GIVEN DATA:
□ □ □
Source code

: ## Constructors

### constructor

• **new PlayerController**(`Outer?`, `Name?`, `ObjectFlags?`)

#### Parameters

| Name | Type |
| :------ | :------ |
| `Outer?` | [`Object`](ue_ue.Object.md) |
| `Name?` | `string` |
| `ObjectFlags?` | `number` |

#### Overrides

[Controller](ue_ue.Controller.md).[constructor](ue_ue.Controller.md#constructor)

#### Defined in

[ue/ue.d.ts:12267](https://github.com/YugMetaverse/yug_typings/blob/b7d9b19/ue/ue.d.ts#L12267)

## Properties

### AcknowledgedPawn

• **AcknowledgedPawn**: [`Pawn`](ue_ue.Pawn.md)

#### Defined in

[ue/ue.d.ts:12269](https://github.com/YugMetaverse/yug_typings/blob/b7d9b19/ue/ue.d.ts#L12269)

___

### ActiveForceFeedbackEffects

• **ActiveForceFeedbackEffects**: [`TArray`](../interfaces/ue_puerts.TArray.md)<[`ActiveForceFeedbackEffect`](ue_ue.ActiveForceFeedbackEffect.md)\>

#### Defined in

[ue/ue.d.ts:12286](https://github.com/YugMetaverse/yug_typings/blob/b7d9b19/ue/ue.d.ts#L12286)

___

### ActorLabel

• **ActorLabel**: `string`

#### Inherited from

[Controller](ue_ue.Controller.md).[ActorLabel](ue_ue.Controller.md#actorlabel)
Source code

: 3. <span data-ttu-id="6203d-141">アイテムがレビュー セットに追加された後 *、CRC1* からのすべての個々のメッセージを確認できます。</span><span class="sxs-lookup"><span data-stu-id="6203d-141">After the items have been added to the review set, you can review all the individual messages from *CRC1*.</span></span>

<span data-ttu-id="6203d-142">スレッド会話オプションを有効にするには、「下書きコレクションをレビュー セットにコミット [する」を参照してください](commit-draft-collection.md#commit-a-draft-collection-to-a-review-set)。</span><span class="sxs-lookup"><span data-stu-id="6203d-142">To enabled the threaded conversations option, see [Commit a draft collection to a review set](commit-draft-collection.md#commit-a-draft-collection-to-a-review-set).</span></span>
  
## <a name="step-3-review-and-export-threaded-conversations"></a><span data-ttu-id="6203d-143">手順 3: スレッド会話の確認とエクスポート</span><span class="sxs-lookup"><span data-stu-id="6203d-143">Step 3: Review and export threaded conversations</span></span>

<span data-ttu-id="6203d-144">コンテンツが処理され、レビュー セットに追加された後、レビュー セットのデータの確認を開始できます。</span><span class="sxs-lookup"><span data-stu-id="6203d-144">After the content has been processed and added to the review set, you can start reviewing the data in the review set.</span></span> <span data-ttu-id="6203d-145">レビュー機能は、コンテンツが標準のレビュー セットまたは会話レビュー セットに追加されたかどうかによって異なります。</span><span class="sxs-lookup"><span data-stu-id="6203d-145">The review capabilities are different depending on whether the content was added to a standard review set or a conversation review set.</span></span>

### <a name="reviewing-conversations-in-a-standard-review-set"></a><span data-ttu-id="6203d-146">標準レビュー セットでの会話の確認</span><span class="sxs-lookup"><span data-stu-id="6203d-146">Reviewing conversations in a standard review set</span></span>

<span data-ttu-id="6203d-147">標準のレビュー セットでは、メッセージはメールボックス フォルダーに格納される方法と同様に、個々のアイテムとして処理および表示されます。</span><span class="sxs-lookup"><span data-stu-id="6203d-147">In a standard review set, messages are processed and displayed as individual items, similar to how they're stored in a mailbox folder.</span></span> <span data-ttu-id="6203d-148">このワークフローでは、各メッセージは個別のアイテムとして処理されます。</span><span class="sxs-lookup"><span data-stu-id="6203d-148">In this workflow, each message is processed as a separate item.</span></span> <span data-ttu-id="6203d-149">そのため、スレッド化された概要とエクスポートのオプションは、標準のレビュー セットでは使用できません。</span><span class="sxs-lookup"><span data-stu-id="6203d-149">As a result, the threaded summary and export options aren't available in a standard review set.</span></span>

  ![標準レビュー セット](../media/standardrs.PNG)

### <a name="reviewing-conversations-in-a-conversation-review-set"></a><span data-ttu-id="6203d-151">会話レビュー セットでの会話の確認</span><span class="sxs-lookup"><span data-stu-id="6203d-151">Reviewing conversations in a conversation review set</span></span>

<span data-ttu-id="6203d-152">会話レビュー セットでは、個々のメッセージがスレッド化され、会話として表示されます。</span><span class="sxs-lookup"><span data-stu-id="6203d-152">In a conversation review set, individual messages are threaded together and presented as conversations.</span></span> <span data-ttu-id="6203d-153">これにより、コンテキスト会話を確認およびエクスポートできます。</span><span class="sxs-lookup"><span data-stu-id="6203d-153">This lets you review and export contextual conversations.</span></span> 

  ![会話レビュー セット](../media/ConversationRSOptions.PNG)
□ □ □
YOUR TASK:
Wherever the string "blob" appears in the entries above, return the line it appears on.

SOLUTION BELOW:
[ue/ue.d.ts:12267](https://github.com/YugMetaverse/yug_typings/blob/b7d9b19/ue/ue.d.ts#L12267)
[ue/ue.d.ts:12269](https://github.com/YugMetaverse/yug_typings/blob/b7d9b19/ue/ue.d.ts#L12269)
[ue/ue.d.ts:12286](https://github.com/YugMetaverse/yug_typings/blob/b7d9b19/ue/ue.d.ts#L12286)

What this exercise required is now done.